Below are records to transcribe exactly, without their pictures.

===== Given records =====

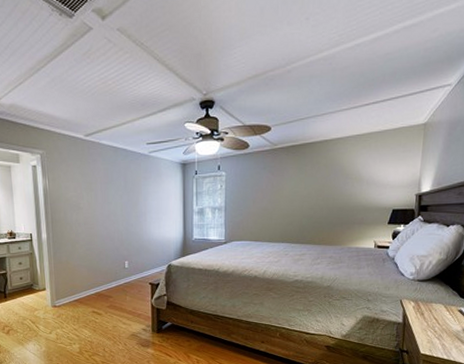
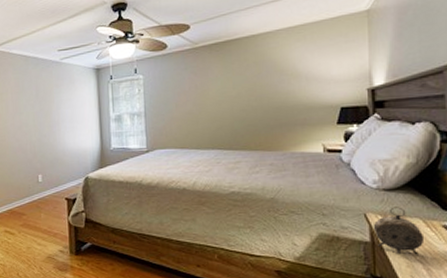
alarm clock: none [405,295,444,333] -> present [373,207,425,255]

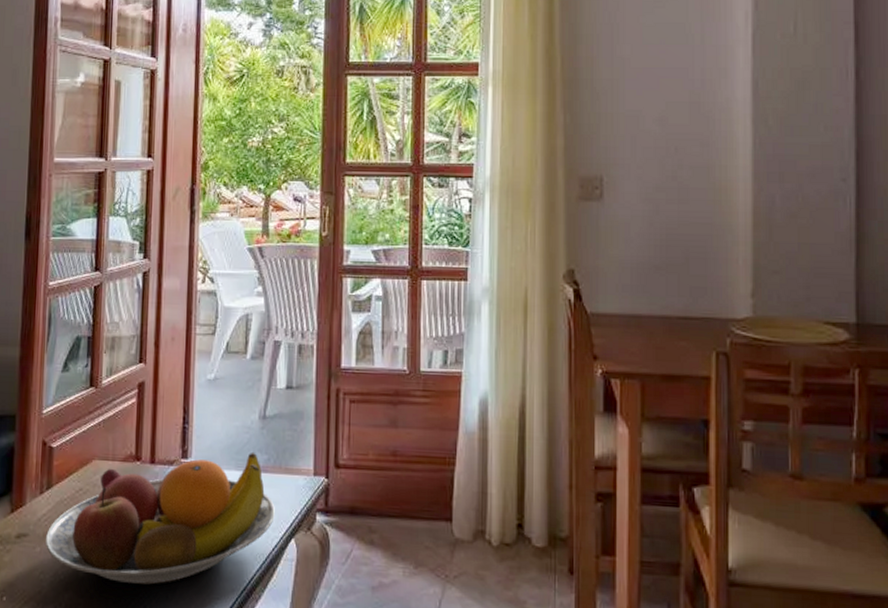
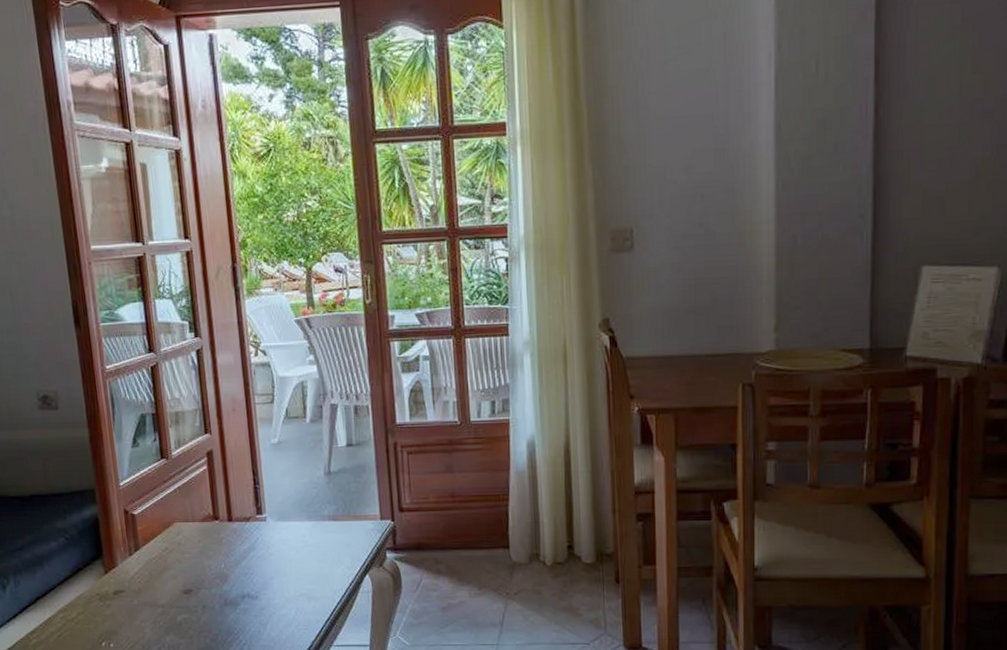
fruit bowl: present [46,451,275,585] -> none [141,504,349,623]

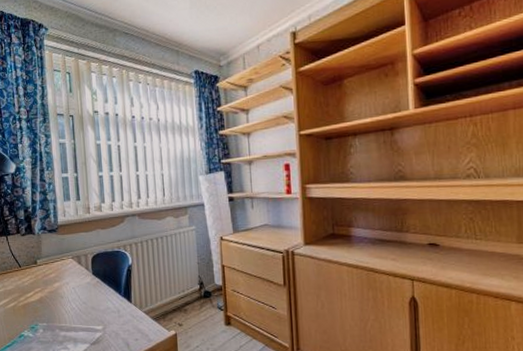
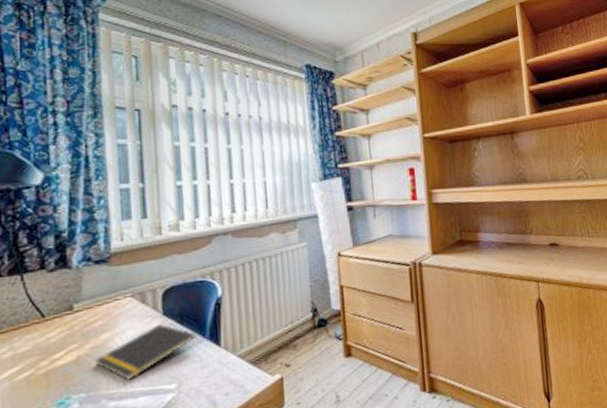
notepad: none [51,281,115,318] -> present [95,324,196,381]

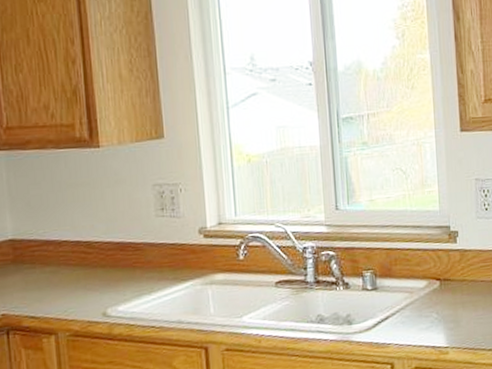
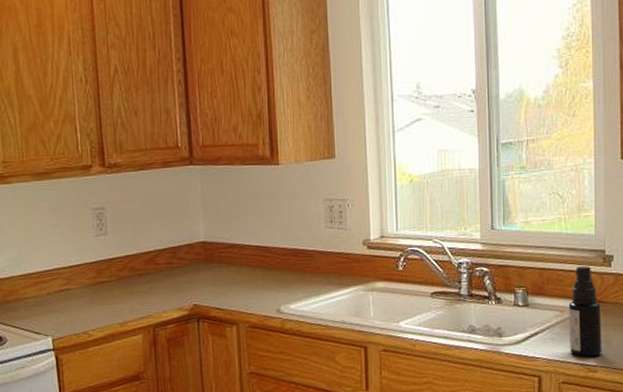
spray bottle: none [417,243,453,339] -> present [568,266,602,357]

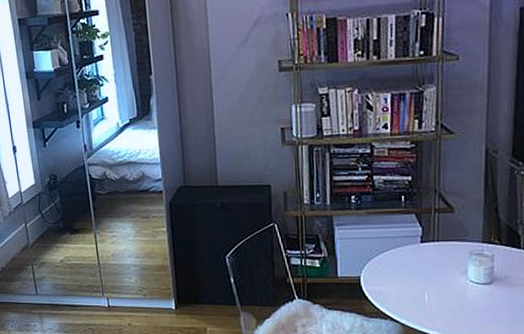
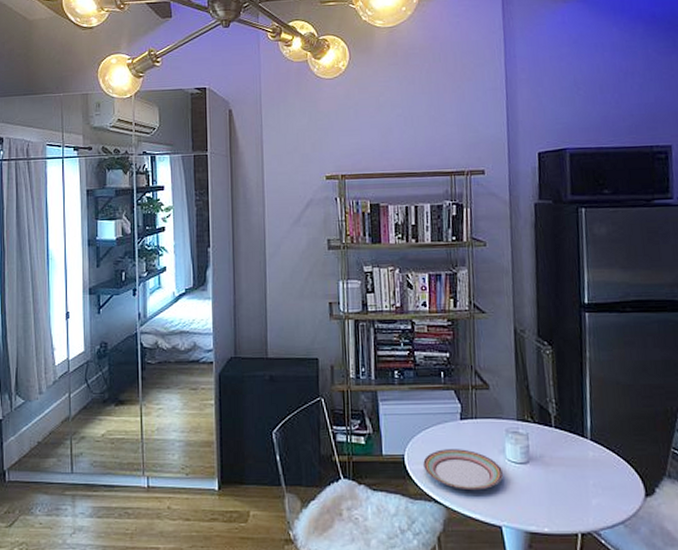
plate: none [380,271,465,308] -> present [423,449,504,489]

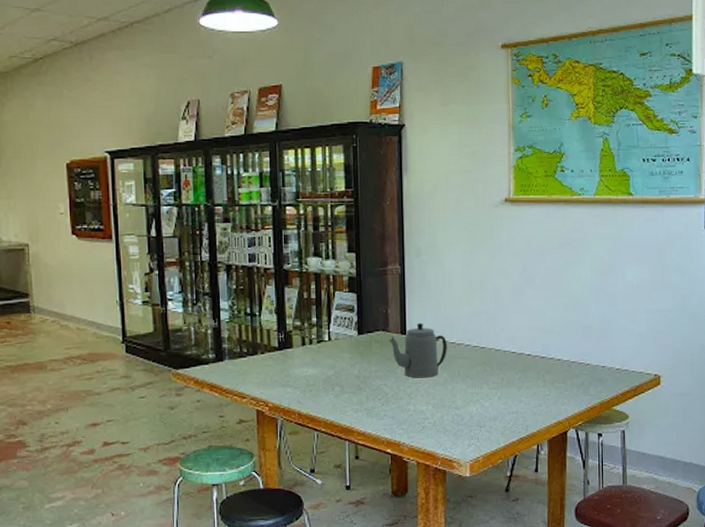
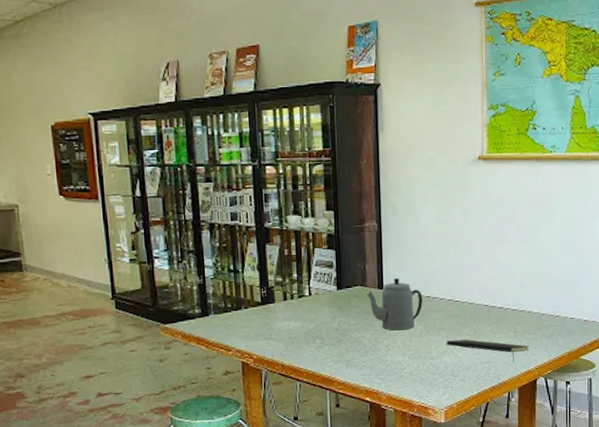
notepad: none [471,388,560,412] -> present [446,339,530,362]

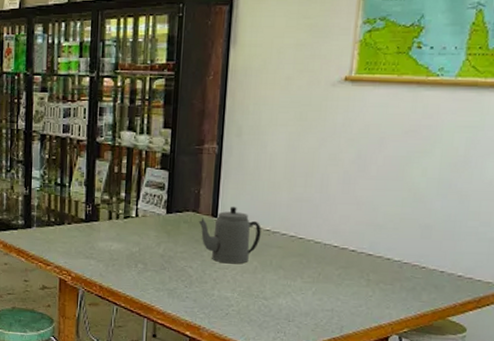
notepad: present [446,339,530,362] -> none [283,281,385,313]

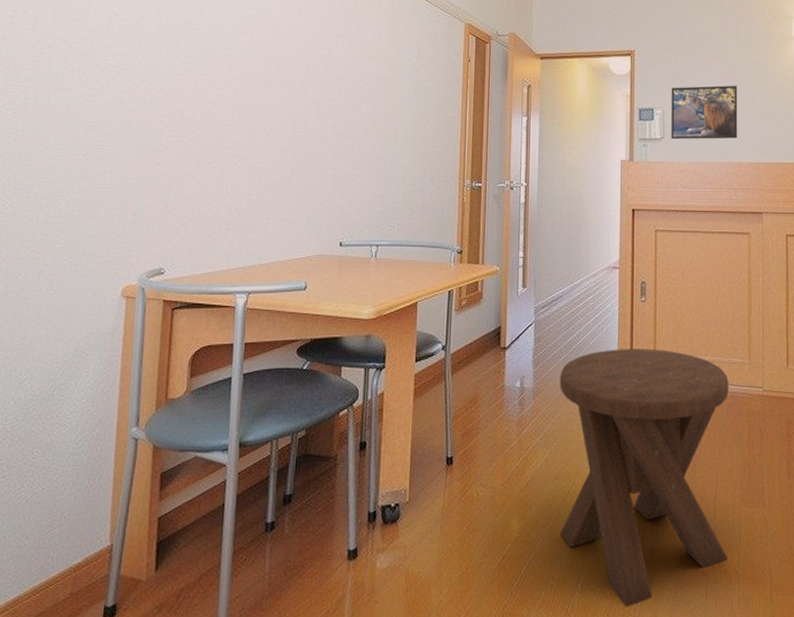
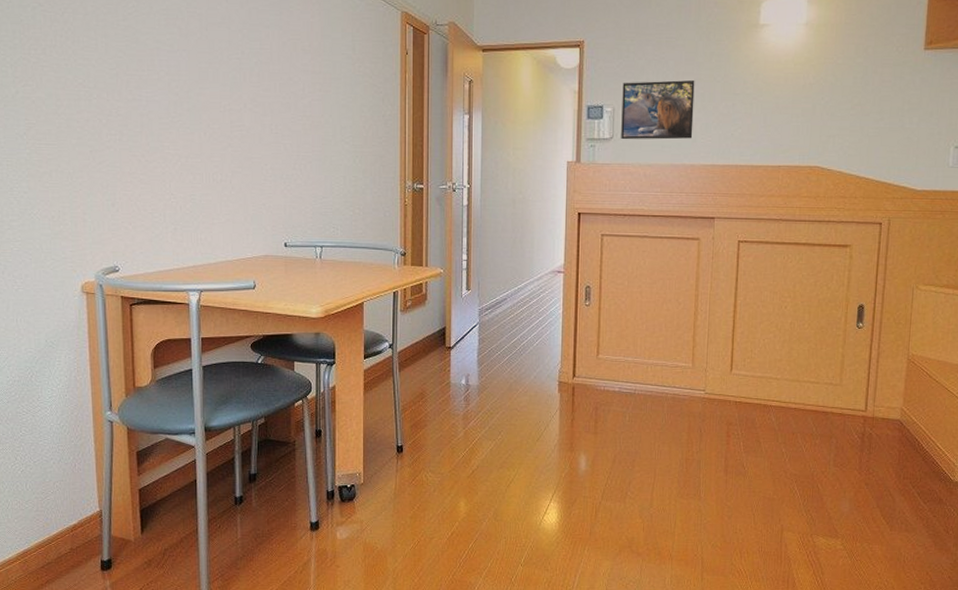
music stool: present [559,349,729,607] -> none [504,351,671,579]

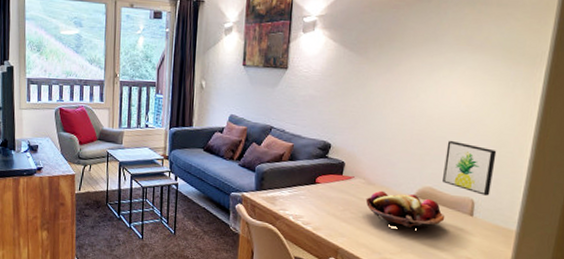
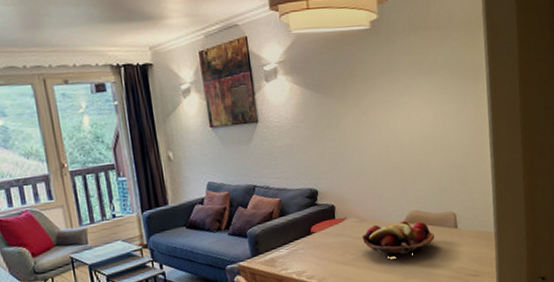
wall art: present [442,141,497,196] -> none [422,161,467,207]

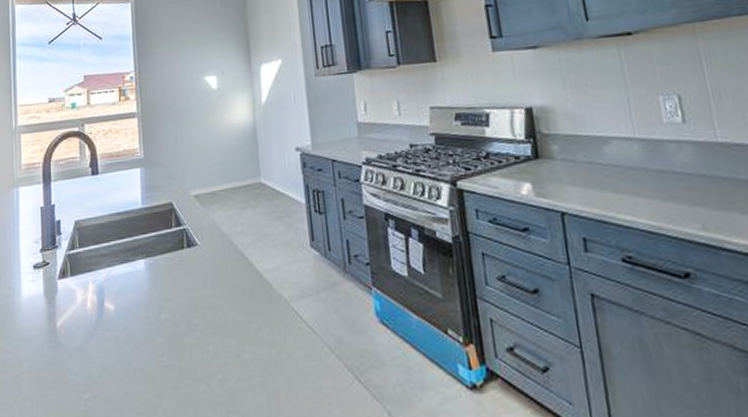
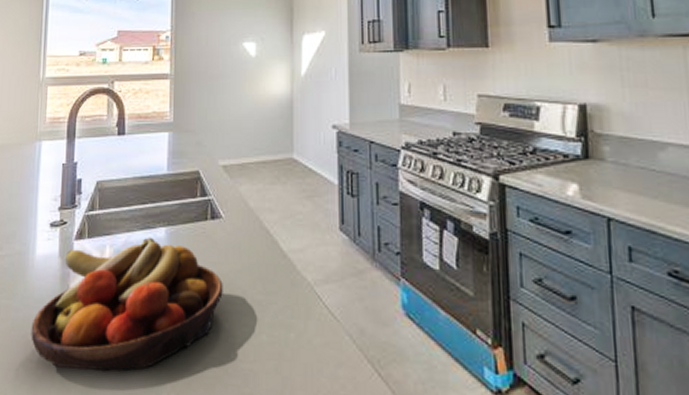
fruit bowl: none [23,269,205,405] -> present [31,237,223,372]

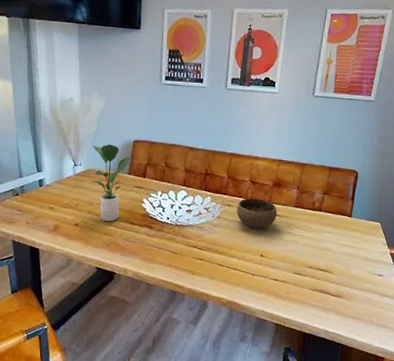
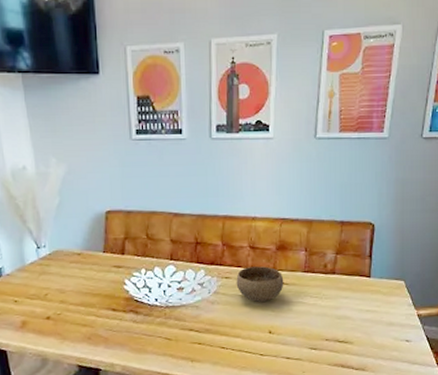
potted plant: present [90,144,132,222] -> none [56,218,105,311]

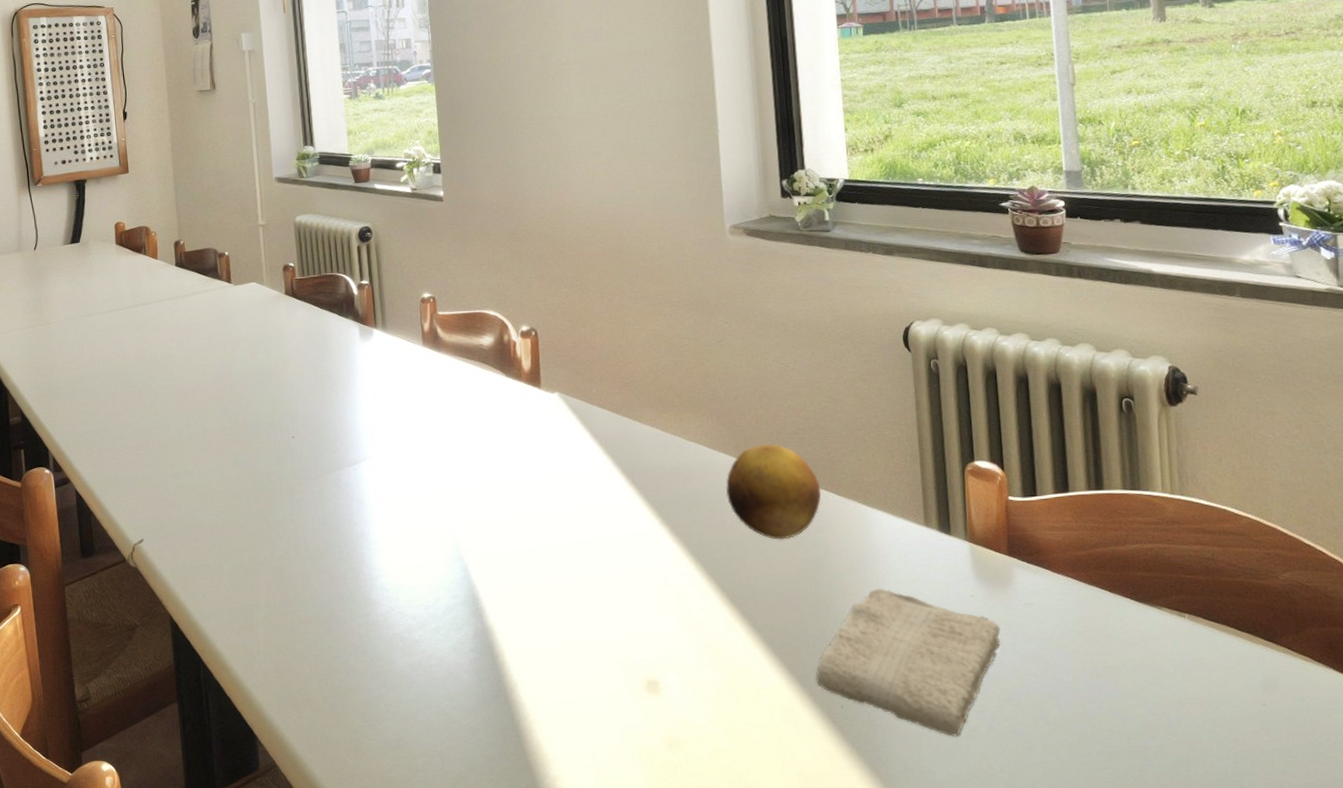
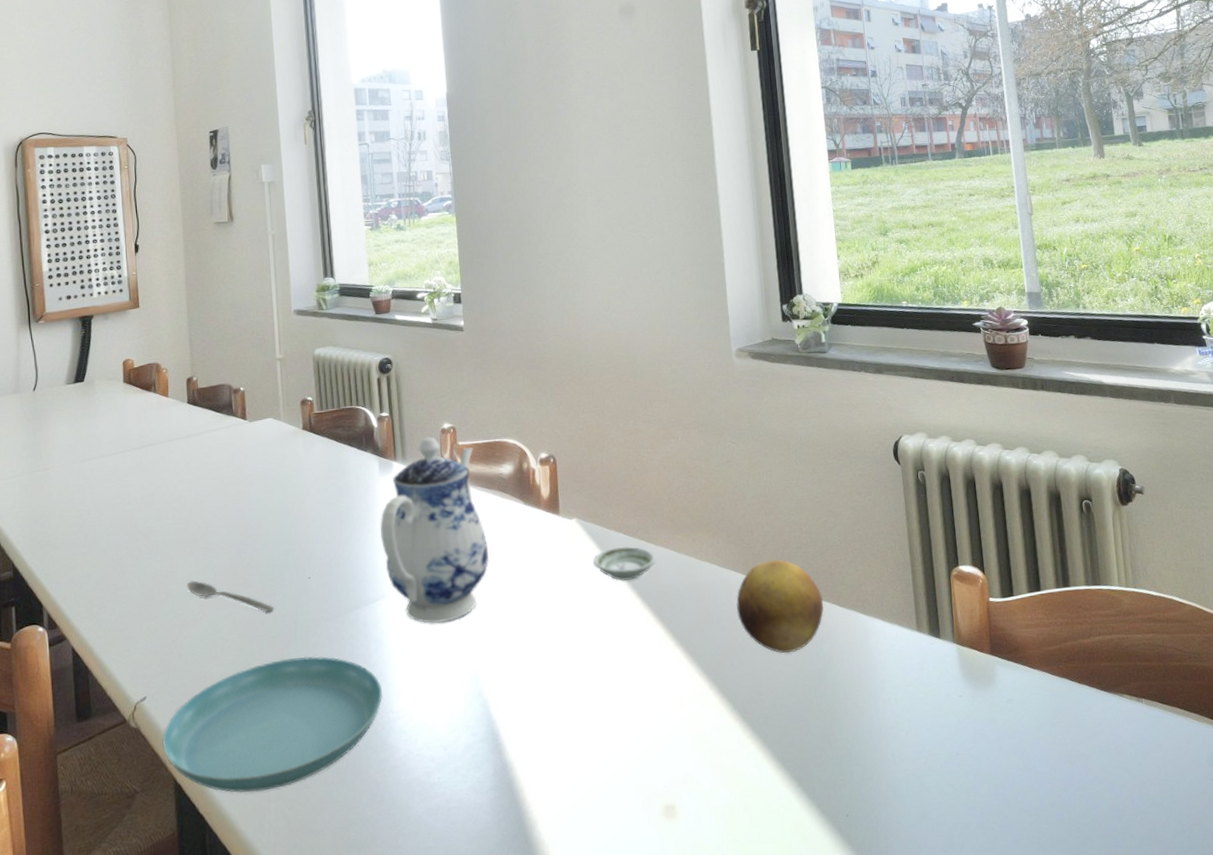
saucer: none [159,511,365,635] -> present [162,656,383,793]
spoon: none [178,434,261,468] -> present [186,580,274,613]
teapot: none [360,305,469,487] -> present [379,436,489,623]
saucer: none [575,422,641,458] -> present [592,546,656,582]
washcloth: present [816,588,1001,737] -> none [823,694,987,836]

=====

Solution to this task
alarm clock: none [405,295,444,333] -> present [373,207,425,255]

fruit bowl: present [46,451,275,585] -> none [141,504,349,623]

notepad: none [51,281,115,318] -> present [95,324,196,381]

spray bottle: none [417,243,453,339] -> present [568,266,602,357]

plate: none [380,271,465,308] -> present [423,449,504,489]

notepad: none [471,388,560,412] -> present [446,339,530,362]

notepad: present [446,339,530,362] -> none [283,281,385,313]

music stool: present [559,349,729,607] -> none [504,351,671,579]

wall art: present [442,141,497,196] -> none [422,161,467,207]

fruit bowl: none [23,269,205,405] -> present [31,237,223,372]

potted plant: present [90,144,132,222] -> none [56,218,105,311]

saucer: none [159,511,365,635] -> present [162,656,383,793]
spoon: none [178,434,261,468] -> present [186,580,274,613]
teapot: none [360,305,469,487] -> present [379,436,489,623]
saucer: none [575,422,641,458] -> present [592,546,656,582]
washcloth: present [816,588,1001,737] -> none [823,694,987,836]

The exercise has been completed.